If you want to repeat it yourself at home, you probably need to enable the "Zombie Objects" setting for tests.

Basically, here we are emulating the situation when the Status (sut) object is deallocated before the observation. I've pointed out where the crash is happening by the comment Should not crash here.. Now we have a failing test. Good! Classic TDD. I love it! Let's get it green.

A Fix

We need to, somehow, extend the lifetime of the Status object to be at least the same as our observation. Of course, we could change how we use it in our codebase to make sure that Status instances were alive longer, but there weren't any guarantees that other developers will not run into a similar problem again. I want to avoid it and fix it once and for all. And I was feeling a slight guilt because it was me who had implemented this abstraction in the first place :)

One way to extend the lifetime of the Status object is to return it along side the observation. Let's do that by adding a private class which would combine observer and observation together:

private class Observation {
    private var observation: NSKeyValueObservation?
    private var observer: Status?

    init(observation: NSKeyValueObservation?, observer: Status?) {
        self.observation = observation
        self.observer = observer
    }

    deinit {
        // Order is important.
        observation?.invalidate()
        observation = nil
        observer = nil
    }
}

I think the code is clear and doesn't need an explanation.
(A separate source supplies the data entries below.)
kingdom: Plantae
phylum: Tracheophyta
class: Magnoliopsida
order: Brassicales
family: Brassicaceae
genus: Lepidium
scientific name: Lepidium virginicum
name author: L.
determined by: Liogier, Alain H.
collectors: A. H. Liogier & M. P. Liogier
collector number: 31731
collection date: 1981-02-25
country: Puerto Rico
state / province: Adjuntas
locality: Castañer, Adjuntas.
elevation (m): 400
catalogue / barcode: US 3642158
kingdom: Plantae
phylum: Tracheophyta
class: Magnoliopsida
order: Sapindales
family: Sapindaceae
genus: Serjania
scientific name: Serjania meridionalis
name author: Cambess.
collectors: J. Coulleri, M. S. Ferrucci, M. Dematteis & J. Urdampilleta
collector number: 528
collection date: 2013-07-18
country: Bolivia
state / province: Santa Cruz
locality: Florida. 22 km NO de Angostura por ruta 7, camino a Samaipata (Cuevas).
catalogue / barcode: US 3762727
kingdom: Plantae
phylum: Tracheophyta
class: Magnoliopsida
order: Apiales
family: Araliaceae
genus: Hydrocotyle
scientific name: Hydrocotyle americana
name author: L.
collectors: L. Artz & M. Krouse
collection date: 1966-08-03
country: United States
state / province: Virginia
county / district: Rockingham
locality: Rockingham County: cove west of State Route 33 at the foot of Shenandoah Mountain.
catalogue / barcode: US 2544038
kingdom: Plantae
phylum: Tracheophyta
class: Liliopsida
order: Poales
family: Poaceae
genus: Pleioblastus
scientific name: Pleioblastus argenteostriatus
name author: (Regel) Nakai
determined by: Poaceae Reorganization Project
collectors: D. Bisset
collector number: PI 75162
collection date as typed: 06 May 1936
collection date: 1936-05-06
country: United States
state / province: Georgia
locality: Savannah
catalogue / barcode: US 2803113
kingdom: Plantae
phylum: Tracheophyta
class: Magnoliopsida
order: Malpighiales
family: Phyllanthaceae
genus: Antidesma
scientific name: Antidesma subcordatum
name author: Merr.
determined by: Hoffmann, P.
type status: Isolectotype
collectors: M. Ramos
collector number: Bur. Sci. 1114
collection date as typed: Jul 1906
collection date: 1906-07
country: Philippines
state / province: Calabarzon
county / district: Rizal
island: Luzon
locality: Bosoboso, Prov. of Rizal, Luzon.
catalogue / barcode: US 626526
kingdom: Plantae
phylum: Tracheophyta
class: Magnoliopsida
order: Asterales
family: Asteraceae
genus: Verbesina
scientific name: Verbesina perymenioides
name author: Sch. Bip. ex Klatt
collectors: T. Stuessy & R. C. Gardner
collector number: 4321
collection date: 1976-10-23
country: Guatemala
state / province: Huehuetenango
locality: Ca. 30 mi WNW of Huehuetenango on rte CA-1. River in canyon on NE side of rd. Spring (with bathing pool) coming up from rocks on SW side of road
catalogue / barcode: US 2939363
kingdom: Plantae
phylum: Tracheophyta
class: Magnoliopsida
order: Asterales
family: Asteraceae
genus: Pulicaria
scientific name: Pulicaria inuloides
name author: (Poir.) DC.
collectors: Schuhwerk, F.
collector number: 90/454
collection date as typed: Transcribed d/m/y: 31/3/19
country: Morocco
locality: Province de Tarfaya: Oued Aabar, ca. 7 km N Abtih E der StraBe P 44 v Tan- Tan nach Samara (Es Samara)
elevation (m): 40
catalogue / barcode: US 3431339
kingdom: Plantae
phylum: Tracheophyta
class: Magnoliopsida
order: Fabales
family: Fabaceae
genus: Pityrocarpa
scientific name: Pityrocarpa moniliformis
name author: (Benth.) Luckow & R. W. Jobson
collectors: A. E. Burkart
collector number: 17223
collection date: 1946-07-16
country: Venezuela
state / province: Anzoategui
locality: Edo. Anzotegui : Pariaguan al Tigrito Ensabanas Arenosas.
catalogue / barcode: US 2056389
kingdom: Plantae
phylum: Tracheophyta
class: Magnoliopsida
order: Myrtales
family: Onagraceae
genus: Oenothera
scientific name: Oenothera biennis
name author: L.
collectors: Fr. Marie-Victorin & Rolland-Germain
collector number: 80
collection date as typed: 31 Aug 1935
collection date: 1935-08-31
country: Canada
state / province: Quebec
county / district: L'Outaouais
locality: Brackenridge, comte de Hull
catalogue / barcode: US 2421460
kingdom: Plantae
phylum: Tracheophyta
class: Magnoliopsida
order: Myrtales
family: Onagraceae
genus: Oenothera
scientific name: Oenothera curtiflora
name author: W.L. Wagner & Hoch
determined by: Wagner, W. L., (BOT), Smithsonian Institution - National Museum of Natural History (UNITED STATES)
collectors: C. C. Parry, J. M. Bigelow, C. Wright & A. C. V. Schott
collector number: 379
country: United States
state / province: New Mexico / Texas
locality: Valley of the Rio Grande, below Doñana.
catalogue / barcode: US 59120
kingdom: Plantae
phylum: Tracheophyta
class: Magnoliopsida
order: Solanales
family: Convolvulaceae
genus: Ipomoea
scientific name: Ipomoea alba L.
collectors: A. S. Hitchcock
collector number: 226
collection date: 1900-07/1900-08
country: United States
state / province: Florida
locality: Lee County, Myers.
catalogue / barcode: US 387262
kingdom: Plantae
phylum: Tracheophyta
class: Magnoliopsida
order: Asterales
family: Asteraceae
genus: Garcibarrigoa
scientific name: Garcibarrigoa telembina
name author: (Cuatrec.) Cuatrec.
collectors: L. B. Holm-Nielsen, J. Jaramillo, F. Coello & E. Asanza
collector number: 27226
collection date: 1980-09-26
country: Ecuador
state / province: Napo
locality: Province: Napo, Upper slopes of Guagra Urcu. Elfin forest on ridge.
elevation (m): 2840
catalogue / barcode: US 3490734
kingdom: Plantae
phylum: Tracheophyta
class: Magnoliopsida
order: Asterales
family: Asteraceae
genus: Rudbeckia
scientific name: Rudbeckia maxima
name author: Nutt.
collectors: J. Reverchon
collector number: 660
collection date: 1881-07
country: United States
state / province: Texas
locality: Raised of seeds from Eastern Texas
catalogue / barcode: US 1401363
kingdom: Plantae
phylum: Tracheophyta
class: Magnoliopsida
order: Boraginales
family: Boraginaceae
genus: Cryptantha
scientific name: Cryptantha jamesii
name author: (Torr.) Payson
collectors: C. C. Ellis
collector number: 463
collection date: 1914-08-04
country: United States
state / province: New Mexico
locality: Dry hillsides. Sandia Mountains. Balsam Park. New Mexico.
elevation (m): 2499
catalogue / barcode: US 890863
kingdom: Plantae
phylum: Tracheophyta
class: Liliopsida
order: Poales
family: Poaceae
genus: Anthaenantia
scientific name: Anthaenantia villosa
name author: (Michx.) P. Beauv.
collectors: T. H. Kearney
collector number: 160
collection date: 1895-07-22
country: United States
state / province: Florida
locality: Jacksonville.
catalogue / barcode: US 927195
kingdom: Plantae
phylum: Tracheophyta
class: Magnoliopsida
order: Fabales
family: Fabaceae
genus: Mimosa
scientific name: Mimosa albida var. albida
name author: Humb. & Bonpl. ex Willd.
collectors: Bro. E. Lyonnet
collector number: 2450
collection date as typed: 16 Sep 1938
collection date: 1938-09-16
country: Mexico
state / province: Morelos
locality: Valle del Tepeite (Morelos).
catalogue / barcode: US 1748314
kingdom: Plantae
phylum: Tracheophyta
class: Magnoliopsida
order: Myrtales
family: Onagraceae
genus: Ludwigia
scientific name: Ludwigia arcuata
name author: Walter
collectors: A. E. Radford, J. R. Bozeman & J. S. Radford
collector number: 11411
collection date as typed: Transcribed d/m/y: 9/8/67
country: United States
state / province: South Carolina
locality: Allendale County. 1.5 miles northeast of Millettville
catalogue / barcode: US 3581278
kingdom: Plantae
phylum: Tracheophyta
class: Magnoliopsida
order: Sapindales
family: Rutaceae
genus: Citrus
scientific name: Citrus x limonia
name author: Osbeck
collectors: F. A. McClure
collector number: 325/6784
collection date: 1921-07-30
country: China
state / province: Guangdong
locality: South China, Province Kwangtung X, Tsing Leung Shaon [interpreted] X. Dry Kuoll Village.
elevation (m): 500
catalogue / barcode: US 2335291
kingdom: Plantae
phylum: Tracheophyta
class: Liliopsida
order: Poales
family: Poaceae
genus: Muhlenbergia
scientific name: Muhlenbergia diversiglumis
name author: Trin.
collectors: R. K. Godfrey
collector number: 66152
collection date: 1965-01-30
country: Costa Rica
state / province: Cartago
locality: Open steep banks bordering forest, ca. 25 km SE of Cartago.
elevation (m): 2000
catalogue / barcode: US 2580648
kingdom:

Let's create the Observation in our Status.subscribe(_:) method and return it. Here is the diff:

    func subscribe(onChange: @escaping () -> Void) -> AnyObject {
        let observation = observe(\.store.isValid, options: [.new, .old]) { _, change in
            if change.oldValue != change.newValue {
                DispatchQueue.main.async {
                    onChange()
                }
            }
        }
-       return observation
+       return Observation(observation: observation, observer: self)
    }

Cmd+U and... The test has passed. Nice! Yep, and the app is running fine now.

Conclusion

Do you remember times where the old KVO observation API was hard to use without encountering random crashes? Those times are still here. Maybe, the situation is a little bit better, but still... Really, this behaviour isn't documented anywhere (at least I haven't found it). I guess, at Apple nobody foreseen that the API will be used this way where the observer is not the object who keeps the observation. The fix works for us and I hope I haven't introduced other bugs here. So, please still be careful using KVO in your projects.